Quando a poeira da batalha finalmente abaixou, ela olhou ao redor e respirou fundo. Ela se viu rodeada pelos destroços petrificados das gargulas, enquanto o garoto resgatado permanecia seguro e atordoado.
Com um suspiro de alívio, Amélia deixou escapar um breve sorriso. Ela foi se aproximando do garoto, com seu tom de voz suavizando enquanto perguntava com preocupação:
- Você está bem? Não se machucou?
O pequeno respondeu cabisbaixo.
- Estou bem... Apenas assustado.
- Entendo. Então, qual seu nome?
- Meu nome é... Cody. E o seu?
- Amélia! É um prazer, Cody! Mas enfim, o que você faz sozinho nessa hora da noite em um lugar desses? Onde estão seus pais? Por que você está sozinho aqui?

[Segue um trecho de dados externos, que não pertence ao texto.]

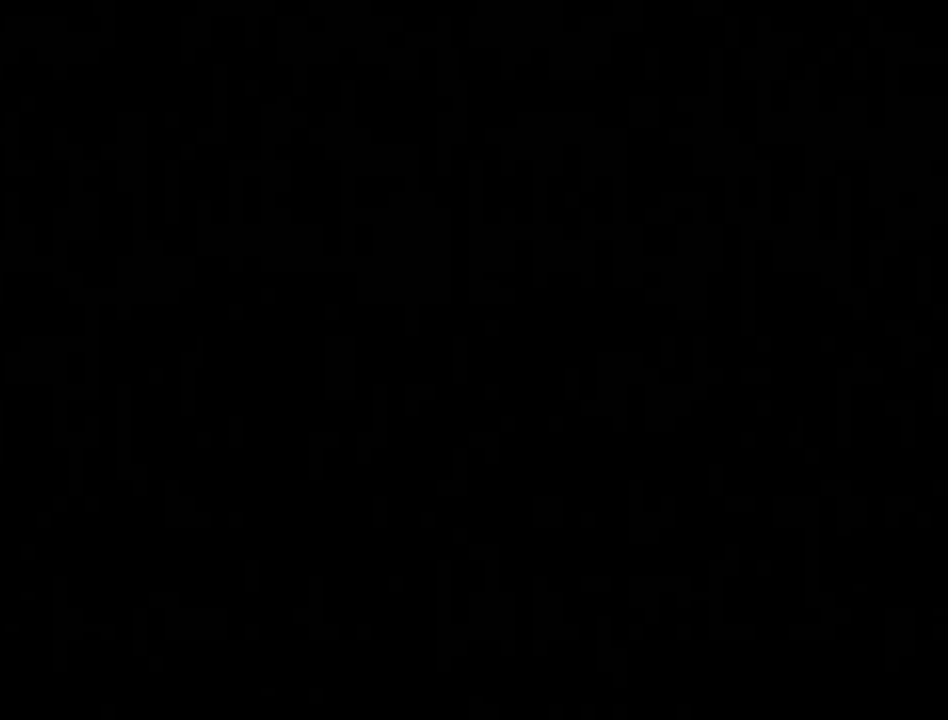
{"buttons": ["A"], "left_stick": "center", "right_stick": "center", "events": [[50, "A", "up"], [133, "A", "down"], [200, "A", "up"], [300, "A", "down"], [400, "A", "up"], [483, "A", "down"]]}
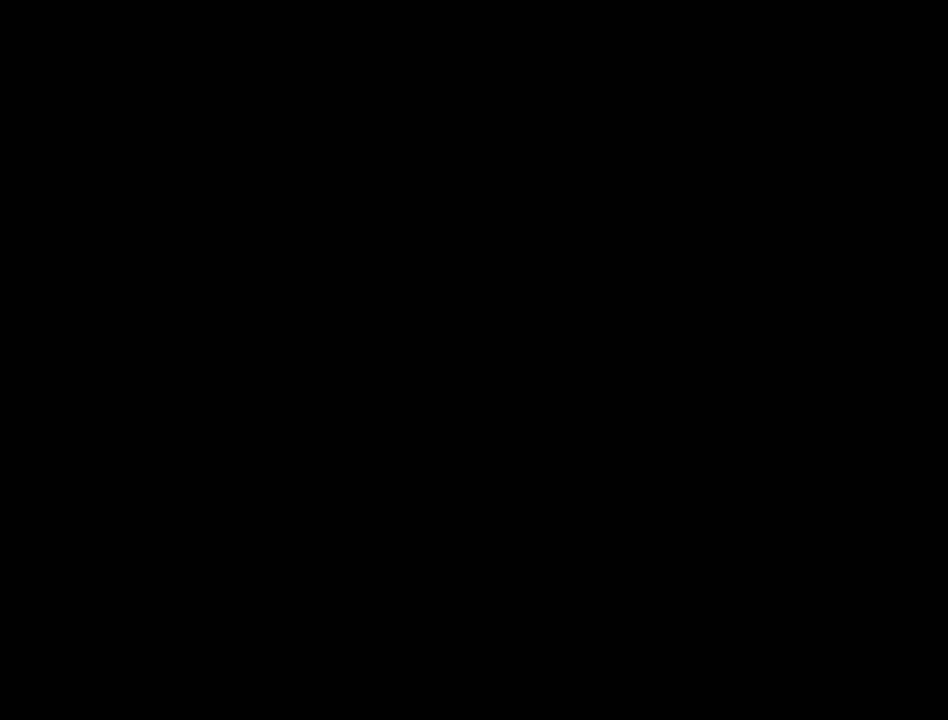
{"buttons": [], "left_stick": "center", "right_stick": "center", "events": [[83, "A", "up"], [150, "A", "down"], [233, "A", "up"], [333, "A", "down"], [433, "A", "up"]]}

- É que... fugi de casa. Houve uma briga, e eu fiquei com medo de sobrar para mim de novo. Meu pai sempre passa dos limites.
Amélia sentiu um aperto no coração ao ouvir as palavras do garoto, enquanto ele continuava a contar o ocorrido.
- Corri sem rumo, não sabia para onde estava indo, apenas queria ir o mais longe possível. No fim eu acabei naquele beco escuro, e o resto da história você já sabe.
- Sinto muito por tudo o que está passando. - Diz Amélia enquanto estende sua mão ao garoto. - Se quiser, posso te acompanhar de volta para casa e garantir que esteja seguro.
O garoto se alegra, mas responde de forma hesitante.
- Você faria isso por mim? Mesmo depois de tudo que viu?
- Claro, não se preocupe! Eu trabalho com coisas assim, então entendo melhor do que a maioria das pessoas. Vamos, vou te ajudar.
Com um sorriso no rosto, Amélia segue o garoto no caminho para sua casa, examinando cada canto do local naquela noite iluminada pelo brilho da lua.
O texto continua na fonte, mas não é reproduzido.